Conventionally, various controls of a rotary electric motor on the basis of a primary magnetic flux, i.e., a so-called primary magnetic flux controls have been proposed. Briefly speaking, the primary magnetic flux control is a technique for stably controlling the rotary electric motor by controlling the primary magnetic flux of the rotary electric motor in accordance with a command value thereof.
It is assumed, for example, that a phase of a field flux Λ0 is employed at a d axis in rotating coordinate system, a phase of a primary magnetic flux λ1 is employed at a δ axis in another rotating coordinate system, and a phase difference of the δ axis with respect to the d axis is a load angle φ. Herein, however, a γ axis is employed at a 90-degree leading phase with respect to the δ axis. Further, a δc axis and a γc axis are defined as control axes in the rotating coordinate system which is employed in the primary magnetic flux control. The δc axis and the γc axis are corresponding to the δ axis and the γ axis, respectively, and a phase difference of the δc axis with respect to the d axis is assumed as φc.
In this case, a command value of the primary magnetic flux λ1 (hereinafter, referred to as a “primary magnetic flux command value”) has a δc-axis component Λδ*, and a γc-axis component is zero. Therefore, when the primary magnetic flux λ1 is equal to the primary magnetic flux command value, the δc-axis component λ1δc of the primary magnetic flux λ1 is equal to the δc-axis component Λδ*, the phase difference φc is equal to the load angle φ, and the δc axis is coincident with the δ axis.
The δc-axis component λ1δc and the γc-axis component λ1γc of the primary magnetic flux λ1 vary with a change of the primary magnetic flux command value, a variation in a load, an influence of control disturbance, or/and the like. For example, the change of the primary magnetic flux command value and the variation in the load invites a transient change of the primary magnetic flux λ1, and the control disturbance invites a variation in the γc axis/δc axis. As states where the control disturbance occurs, for example, a state where a voltage applied to the rotary electric motor is different from a voltage command due to an influence of a time delay, an on-loss, and dead time, and a state where there is a deviation between a device constant of the rotary electric motor and that assumed by a control system. Therefore, a deviation arises between the primary magnetic flux λ1 and the primary magnetic flux command value, and accordingly a deviation also arises between the load angle φ and the phase difference φc.

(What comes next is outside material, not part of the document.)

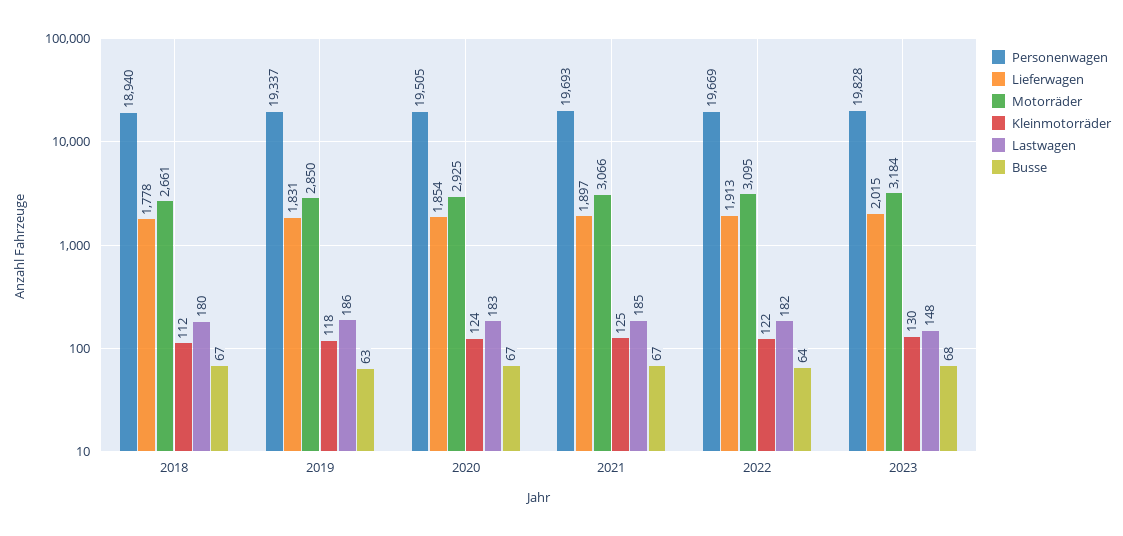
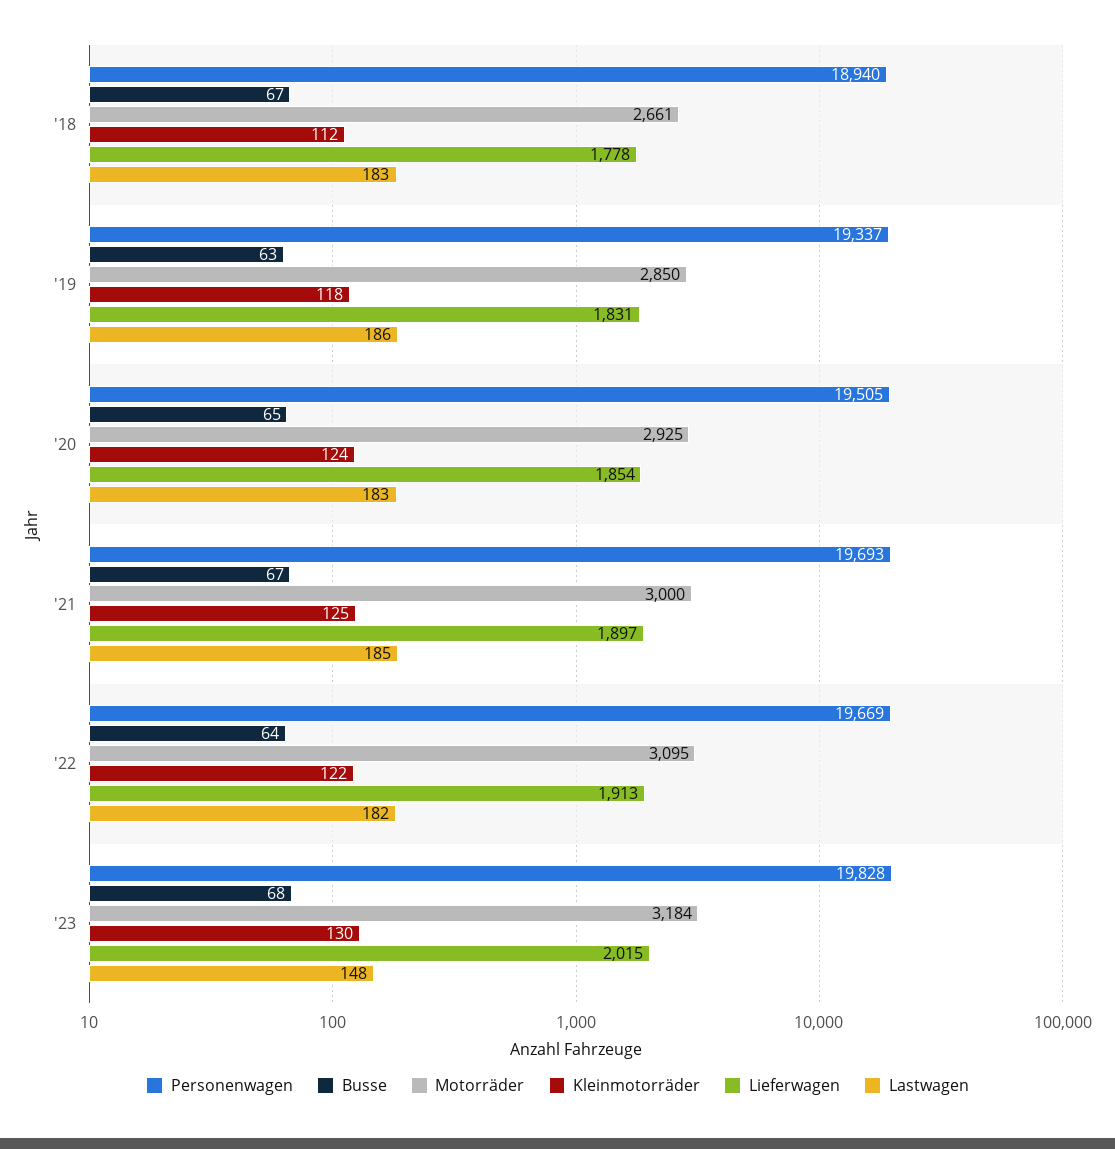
Lastwagen, 2018: 180 -> 183
Busse, 2020: 67 -> 65
Motorräder, 2021: 3066 -> 3000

In the primary magnetic flux control, when there is a deviation between the primary magnetic flux λ1 and the primary magnetic flux command value, a control, for example, of a voltage command value to be corrected is performed so that the δc-axis component λ1δc of the primary magnetic flux λ1 may be made equal to the δc-axis component Λδ* of the primary magnetic flux command value and the γc-axis component λ1γc of the primary magnetic flux λ1 may become zero. The phase difference φc is thereby coincident with the load angle φ.
In such a primary magnetic flux control, control is made with a torque of the rotary electric motor being made in direct proportion to a γc-axis component of an armature current, not depending on a rotation angular velocity thereof.
Among the following prior-art documents, in Yabe and Sakanobe, “A Sensor-less Drive of IPM Motor with Over-modulation PWM”, The papers of Joint Technical Meeting on Rotating Machinery, IEE Japan, 2001 (159), pp. 7 to 12, the γc axis and the δc axis are exchanged and employed, as compared with those in the other prior-art documents.